---- SUPPLIED DATA
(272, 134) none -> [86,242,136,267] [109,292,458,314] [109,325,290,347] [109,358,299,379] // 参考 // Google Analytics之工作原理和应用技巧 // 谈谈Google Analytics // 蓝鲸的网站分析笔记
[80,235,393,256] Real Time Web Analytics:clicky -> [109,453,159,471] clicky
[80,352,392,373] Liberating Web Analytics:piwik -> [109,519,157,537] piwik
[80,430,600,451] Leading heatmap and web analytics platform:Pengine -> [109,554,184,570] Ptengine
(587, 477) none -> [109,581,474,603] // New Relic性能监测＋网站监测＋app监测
--------
---- SUPPLIED DATA
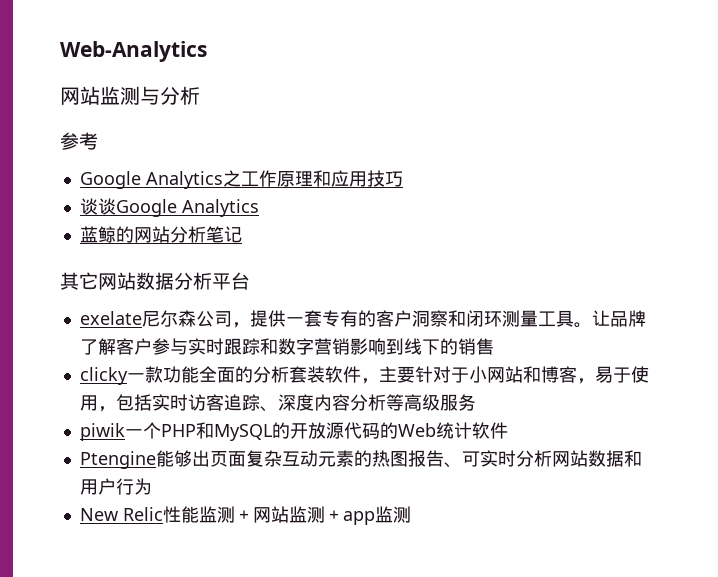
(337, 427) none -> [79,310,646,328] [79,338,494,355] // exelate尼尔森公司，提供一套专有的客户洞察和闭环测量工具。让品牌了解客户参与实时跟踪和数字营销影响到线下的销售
--------
__INSTRUCTIONS FOR THE TASK__
Go through the material above and output exactly the lines from the one containing "(272, 134) none" through the one containing "(587, 477) none".

__YOUR RESPONSE__
(272, 134) none -> [86,242,136,267] [109,292,458,314] [109,325,290,347] [109,358,299,379] // 参考 // Google Analytics之工作原理和应用技巧 // 谈谈Google Analytics // 蓝鲸的网站分析笔记
[80,235,393,256] Real Time Web Analytics:clicky -> [109,453,159,471] clicky
[80,352,392,373] Liberating Web Analytics:piwik -> [109,519,157,537] piwik
[80,430,600,451] Leading heatmap and web analytics platform:Pengine -> [109,554,184,570] Ptengine
(587, 477) none -> [109,581,474,603] // New Relic性能监测＋网站监测＋app监测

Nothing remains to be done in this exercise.